## Work required
Please return every line of the records below that holds the word "Махачкале".

(Beginning of Provided material)

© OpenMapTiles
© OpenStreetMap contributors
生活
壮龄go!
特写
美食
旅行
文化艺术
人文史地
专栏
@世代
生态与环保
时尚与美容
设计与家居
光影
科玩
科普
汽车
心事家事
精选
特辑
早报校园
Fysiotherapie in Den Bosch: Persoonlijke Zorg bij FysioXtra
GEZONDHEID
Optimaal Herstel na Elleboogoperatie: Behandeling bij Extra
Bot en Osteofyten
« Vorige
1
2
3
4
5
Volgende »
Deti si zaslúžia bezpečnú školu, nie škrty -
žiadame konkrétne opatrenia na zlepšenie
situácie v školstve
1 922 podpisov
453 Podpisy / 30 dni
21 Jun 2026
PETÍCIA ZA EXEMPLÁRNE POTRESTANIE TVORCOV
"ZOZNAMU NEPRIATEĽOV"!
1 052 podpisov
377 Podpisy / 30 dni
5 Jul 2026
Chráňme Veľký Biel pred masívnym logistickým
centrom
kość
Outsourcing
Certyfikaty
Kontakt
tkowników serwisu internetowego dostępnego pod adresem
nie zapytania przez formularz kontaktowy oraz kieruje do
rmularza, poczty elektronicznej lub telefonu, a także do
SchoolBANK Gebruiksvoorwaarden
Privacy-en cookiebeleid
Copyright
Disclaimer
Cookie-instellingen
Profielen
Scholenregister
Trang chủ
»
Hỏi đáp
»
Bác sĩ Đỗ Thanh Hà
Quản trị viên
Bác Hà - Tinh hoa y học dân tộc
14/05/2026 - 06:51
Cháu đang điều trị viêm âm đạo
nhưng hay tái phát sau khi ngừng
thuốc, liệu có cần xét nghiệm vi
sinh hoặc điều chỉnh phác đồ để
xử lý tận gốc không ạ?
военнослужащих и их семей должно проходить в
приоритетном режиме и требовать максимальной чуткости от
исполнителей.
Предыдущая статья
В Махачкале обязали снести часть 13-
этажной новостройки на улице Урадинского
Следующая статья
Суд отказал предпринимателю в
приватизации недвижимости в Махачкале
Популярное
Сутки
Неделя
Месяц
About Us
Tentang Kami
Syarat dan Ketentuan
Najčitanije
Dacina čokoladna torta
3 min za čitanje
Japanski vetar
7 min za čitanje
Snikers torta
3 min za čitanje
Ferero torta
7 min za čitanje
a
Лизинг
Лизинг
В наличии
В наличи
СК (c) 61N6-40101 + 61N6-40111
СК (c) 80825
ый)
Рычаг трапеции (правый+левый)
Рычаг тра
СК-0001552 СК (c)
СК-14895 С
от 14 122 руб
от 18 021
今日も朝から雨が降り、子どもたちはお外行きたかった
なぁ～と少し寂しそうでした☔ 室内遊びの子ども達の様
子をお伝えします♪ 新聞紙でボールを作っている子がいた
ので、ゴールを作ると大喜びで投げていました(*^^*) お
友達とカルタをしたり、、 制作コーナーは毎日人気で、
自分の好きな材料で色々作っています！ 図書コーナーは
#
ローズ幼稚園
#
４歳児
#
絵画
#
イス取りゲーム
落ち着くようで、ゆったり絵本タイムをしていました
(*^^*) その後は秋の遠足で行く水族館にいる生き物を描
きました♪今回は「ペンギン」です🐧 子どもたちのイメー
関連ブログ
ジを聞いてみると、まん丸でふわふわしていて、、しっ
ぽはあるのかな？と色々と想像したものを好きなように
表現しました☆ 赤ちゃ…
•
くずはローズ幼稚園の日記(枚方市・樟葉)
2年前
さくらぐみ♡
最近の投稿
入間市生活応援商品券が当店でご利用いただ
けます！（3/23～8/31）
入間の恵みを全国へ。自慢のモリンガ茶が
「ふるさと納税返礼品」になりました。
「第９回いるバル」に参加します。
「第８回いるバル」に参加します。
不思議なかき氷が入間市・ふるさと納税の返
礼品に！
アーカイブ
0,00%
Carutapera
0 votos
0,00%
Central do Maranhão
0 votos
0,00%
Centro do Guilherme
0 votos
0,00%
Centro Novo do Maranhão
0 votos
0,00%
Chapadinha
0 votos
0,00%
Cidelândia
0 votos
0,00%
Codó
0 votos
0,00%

(End of Provided material)

## The completed task
В Махачкале обязали снести часть 13-
приватизации недвижимости в Махачкале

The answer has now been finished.